应用归并排序（求逆序数）或树状数组

Description

In this problem, you have to analyze a particular sorting algorithm. The algorithm processes a sequence of n distinct integers by swapping two adjacent sequence elements until the sequence is sorted in ascending order. For the input sequence 
9 1 0 5 4 ,
Ultra-QuickSort produces the output 
0 1 4 5 9 .
Your task is to determine how many swap operations Ultra-QuickSort needs to perform in order to sort a given input sequence.

Input

The input contains several test cases. Every test case begins with a line that contains a single integer n < 500,000 -- the length of the input sequence. Each of the the following n lines contains a single integer 0 ≤ a[i] ≤ 999,999,999, the i-th input sequence element.

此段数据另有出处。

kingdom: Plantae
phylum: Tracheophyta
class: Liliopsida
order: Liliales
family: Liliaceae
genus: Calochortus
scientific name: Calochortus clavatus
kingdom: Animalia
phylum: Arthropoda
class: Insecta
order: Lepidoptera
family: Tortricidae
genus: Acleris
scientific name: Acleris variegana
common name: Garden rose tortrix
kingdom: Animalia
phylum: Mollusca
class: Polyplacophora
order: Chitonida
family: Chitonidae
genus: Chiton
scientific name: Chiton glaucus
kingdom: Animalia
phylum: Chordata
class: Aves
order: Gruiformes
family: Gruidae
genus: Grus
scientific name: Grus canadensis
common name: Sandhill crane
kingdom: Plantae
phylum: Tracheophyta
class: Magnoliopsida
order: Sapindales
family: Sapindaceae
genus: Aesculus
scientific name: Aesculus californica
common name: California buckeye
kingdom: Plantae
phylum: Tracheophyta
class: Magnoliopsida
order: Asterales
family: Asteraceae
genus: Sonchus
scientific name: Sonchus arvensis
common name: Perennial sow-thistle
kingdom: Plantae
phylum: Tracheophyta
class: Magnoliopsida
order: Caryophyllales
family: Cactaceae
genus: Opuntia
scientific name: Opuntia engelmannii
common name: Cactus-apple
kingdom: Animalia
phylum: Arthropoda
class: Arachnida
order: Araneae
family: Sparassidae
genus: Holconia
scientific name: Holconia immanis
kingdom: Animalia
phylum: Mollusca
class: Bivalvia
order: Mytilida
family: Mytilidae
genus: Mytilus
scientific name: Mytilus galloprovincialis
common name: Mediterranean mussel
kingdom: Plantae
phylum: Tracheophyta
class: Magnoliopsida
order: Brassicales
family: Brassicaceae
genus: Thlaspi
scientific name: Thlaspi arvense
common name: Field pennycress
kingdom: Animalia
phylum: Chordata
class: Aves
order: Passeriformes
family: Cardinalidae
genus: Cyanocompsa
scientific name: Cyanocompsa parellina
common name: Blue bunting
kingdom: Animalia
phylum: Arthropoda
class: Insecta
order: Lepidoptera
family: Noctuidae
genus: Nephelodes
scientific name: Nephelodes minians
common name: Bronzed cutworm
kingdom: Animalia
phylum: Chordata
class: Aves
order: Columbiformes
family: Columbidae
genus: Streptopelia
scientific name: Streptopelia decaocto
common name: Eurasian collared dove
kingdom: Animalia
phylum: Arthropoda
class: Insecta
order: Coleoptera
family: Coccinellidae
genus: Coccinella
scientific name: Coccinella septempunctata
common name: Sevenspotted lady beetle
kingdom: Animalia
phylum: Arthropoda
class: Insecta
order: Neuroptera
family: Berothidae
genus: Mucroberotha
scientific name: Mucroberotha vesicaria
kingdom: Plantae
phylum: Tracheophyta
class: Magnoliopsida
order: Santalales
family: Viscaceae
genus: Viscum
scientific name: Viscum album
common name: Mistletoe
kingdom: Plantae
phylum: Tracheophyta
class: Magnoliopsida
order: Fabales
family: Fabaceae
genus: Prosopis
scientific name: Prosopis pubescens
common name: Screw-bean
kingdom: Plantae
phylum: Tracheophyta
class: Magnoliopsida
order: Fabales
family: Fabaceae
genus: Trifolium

Input is terminated by a sequence of length n = 0. This sequence must not be processed.

Output

For every input sequence, your program prints a single line containing an integer number op, the minimum number of swap operations necessary to sort the given input sequence.

Sample Input

5
9
1
0
5
4
3
1
2
3
0

Sample Output

6
0
大意：求冒泡排序交换的个数，也就是求逆序数，套一下模板

#include<cstring>
#include<cstdio>
#include<algorithm>
const int MAX = 510000;
int a[MAX],temp[MAX];
int ans = 0;
void mergesort(int *a,int first,int mid,int last,int *temp)
{
   int i = first,j = mid + 1;
   int  k = first;
    while( i <= mid && j <= last){
          if(a[i] <= a[j])
          temp[k++] = a[i++];
          else {
            ans += j - k;
           temp[k++] = a[j++];
          }
    }
    while( i <= mid)
        temp[k++] = a[i++];
    while( j <= last)
        temp[k++] = a[j++];
    for(int i = first;i <= last;i++)
        a[i] = temp[i];
}
void mergearray(int *a,int first,int last,int *temp)
{
     if(first < last){
            int mid = (first + last) >> 1;
            mergearray(a,first,mid,temp);
            mergearray(a,mid+1,last,temp);
            mergesort(a,first,mid,last,temp);
     }
}
int main()
{
    int n;
    scanf("%d",&n);
    for(int i = 1; i <= n; i++)
    scanf("%d",&a[i]);
    mergearray(a,1,n,temp);
    printf("%d",ans);
  return 0;
}

 树状数组：

/************************************************
* Author        :Powatr
* Created Time  :2015-8-13 19:02:01
* File Name     :poj2299Ultra-QuickSort.cpp
 ************************************************/

#include <cstdio>
#include <algorithm>
#include <iostream>
#include <sstream>
#include <cstring>
#include <cmath>
#include <string>
#include <vector>
#include <queue>
#include <deque>
#include <stack>
#include <list>
#include <map>
#include <set>
#include <bitset>
#include <cstdlib>
#include <ctime>
using namespace std;

#define lson l, mid, rt << 1
#define rson mid + 1, r, rt << 1 | 1
typedef long long ll;
const int MAXN = 5e5 + 10;
const int INF = 0x3f3f3f3f;
const int MOD = 1e9 + 7;
struct edge{
    long long  m;
    int id;
    bool operator <(const edge &a) const{
        return m < a.m;
    }
}a[MAXN];

int C[MAXN];
int b[MAXN];
int query(int x)
{
    int ret = 0;
    while(x > 0){
        ret += C[x];
        x -= x&-x;
    }
    return ret;
}

void update(int x) { 
    while(x < MAXN){
        C[x]++;
        x += x&-x;
    }
}
int main(){
    int n;
    int m;
    while(~scanf("%d", &n)&&n){
        int cnt = 0;
        for(int i = 1; i <= n; i++){
            scanf("%I64d", &a[i].m);
            a[i].id = i;
        }
        sort(a+1, a+n+1);
        for(int i = 1; i <= n; i++)
            b[a[i].id] = i;
        ll ans = 0;
        memset(C, 0, sizeof(C));
        for(int i = 1; i <= n; i++){
            ans += i - query(b[i]) - 1;
            update(b[i]);
        }
        printf("%I64d
", ans);
    }
    return 0;
}